You're right again, Wade. I have a program that came with my Olympus Camedia camera and I also noticed I have programs with my HP printer and my Lexmark All-in-One printer/scanner/fax.
Thanks for waking me up... duh.
HB


----------



## Wade E (Nov 29, 2009)

Very Cool, there are always programs on our computers that we just never seem to know they are there.


----------



## BobF (Nov 29, 2009)

The Gimp is a GREAT piece of software. It has a bit of a curve for the fancy stuff, but it's worth a few minutes to get the basics down. It's FREE, mature and under active development. I've been using it for years.
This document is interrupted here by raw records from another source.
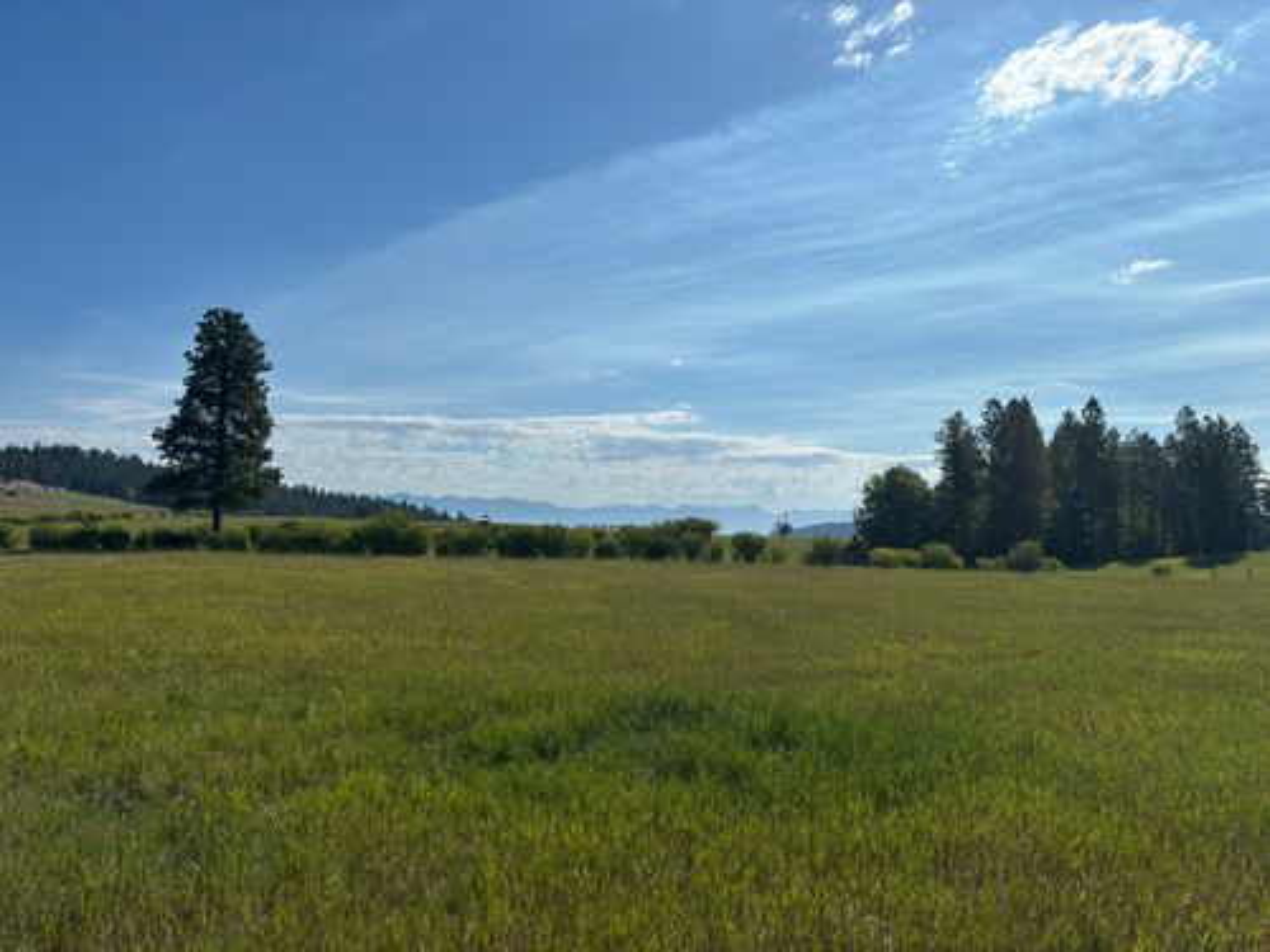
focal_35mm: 26
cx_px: 635
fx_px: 954
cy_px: 476
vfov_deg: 53.1
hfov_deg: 67.3
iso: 50
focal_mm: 5.96
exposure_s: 1/9901
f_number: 1.6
Not much you can do with Adobe that can't be done with it.

http://www.gimp.org/


----------



## Hillbilly Bill (Nov 29, 2009)

BobF said:


> The Gimp is a GREAT piece of software. It has a bit of a curve for the fancy stuff, but it's worth a few minutes to get the basics down. It's FREE, mature and under active development. I've been using it for years. Not much you can do with Adobe that can't be done with it.
> 
> http://www.gimp.org/



Bob... Gimp is the open-source freeware equivalent(?) of Photoshop, isn't it? I've heard good things about it.
HB


----------



## BobF (Nov 30, 2009)

Hilbilly Bill said:


> Bob... Gimp is the open-source freeware equivalent(?) of Photoshop, isn't it? I've heard good things about it.
> HB


 
It's not an exact copy of PS, but it's darn good!


----------



## dmulligan (Feb 24, 2010)

Another great free editor for Windows is called Paint (punt) net. The url is getpaint (punt) net. Punt = dot

Sorry about the lack of proper links but this forum won't let me post them until my sixth post  I'll try to remember to come back and edit this post once I've posted more.


----------